Étonnamment, la direction de la Cnam², oubliant la règle éthique du service public de santé, « le juste soin pour le patient au moindre coût pour la collectivité », déclare que « son approche de la financiarisation n’est pas idéologique mais pragmatique en cohérence avec son rôle de régulateur ».

L’École émancipée a demandé à André Grimaldi, professeur de médecine émérite — CHU Pitié Salpêtrière — et militant pour la défense de l’hôpital public, son analyse des politiques à l’œuvre dans le secteur de la santé.

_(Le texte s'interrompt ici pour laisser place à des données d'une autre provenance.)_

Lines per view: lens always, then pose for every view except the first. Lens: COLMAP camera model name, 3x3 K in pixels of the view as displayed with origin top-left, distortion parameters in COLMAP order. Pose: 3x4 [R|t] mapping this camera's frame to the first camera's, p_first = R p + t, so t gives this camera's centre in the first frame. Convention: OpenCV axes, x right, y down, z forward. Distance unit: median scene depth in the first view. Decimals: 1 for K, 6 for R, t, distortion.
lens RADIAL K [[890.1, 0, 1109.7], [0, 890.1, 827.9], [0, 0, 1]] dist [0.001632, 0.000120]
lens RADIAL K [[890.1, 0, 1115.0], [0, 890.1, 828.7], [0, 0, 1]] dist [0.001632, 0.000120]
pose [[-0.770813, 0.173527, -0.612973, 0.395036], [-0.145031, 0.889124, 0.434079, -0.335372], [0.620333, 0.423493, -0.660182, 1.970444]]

Comme si l’objectif de la financiarisation n’était pas de transformer les revenus publics en profits privés, en utilisant les multiples moyens de contourner ladite régulation : opacité des données, complexité des montages financiers, recours au droit européen des affaires. Ces entreprises financiarisées internationales peuvent cesser leur activité à tout moment si elles ne la jugent pas assez rentable ou grossir jusqu’à devenir too big to fail ayant alors les moyens d’imposer leur volonté à l’État. C’est ce qui s’est passé avec Big Pharma pour l’accès au vaccin lors de la pandémie de Covid 19 ou avec les laboratoires de biologie qui ont refusé en 2022 la taxe de 250 millions d’euros réclamée par le gouvernement après l’augmentation de leur chiffre d’affaire de plus de 6 milliards d’euros grâce à la réalisation des tests PCR pour le dépistage du SARS-CoV-2, ou encore en 2024 avec les cliniques privées menaçant d’une grève des soins si leurs tarifs de T2A3 n’étaient pas rehaussés au-delà de l’ajustement automatique prévu en rapport avec l’augmentation de leur volume d’activité. À chaque fois, le gouvernement a reculé.

Le rapport de la direction de la Sécu oublie de dénoncer l’autre financiarisation : celle des compagnies d’assurances participant à l’union des organismes complémentaires d’assurance maladie (Unocam), celle de la Sécu elle-même

finançant sa dette en empruntant sur les marchés depuis la création, par le plan Juppé, de la Cades4 en 1996 (la Sécu a remboursé depuis au secteur financier international 79 milliards d’euros d’intérêts) et celle des hôpitaux publics depuis 2000, fortement encouragés à s’endetter

sur les marchés financiers pour financer les plans santé 2007 et 2012. Leur dette est passée de 2010 à 2020 de 10 à 30 milliards d’euros (dont 10 ont été transférés par le gouvernement à la Cades).

La dette de l’APHP5 atteignait, en 2022, 3.5 milliards d’euros l’obligeant à rembourser chaque année 170 millions qui contribuent à son déficit chronique.

Cette financiarisation coûte cher aux citoyen·nes qui paient les cotisations et contributions à la Sécu et elle menace notre souveraineté. «Déléguer à d’autres notre capacité à soigner est une folie» déclarait en 2020 Emmanuel Macron dans un court moment de lucidité provoqué par la pandémie.

NOTES:

    1. Il s’agit d’Elsan détenu à 75 % par le fond CVC Capital Partners, de Ramsay détenu à 53 % par le groupe australien Ramsay Health Care et à 40 % par Prédica-Crédit agricole, de Vivalto détenu par la MACSF, Arkéa Capital, BNP Paribas, Crédit agricole, le fond Hay fin, IK Partners, BPI France, et Mubadada appartenant au gouvernement d’Abu Dhabi et d’Almaviva détenu à 60 % par un fond koweitien et à 16 % par BPI France.
    1. Caisse national d’assurance maladie.
    1. Tarification à l’acte.
    1. Caisse d’amortissement de la dette sociale.
    1. Assistance publique Hôpitaux de Paris.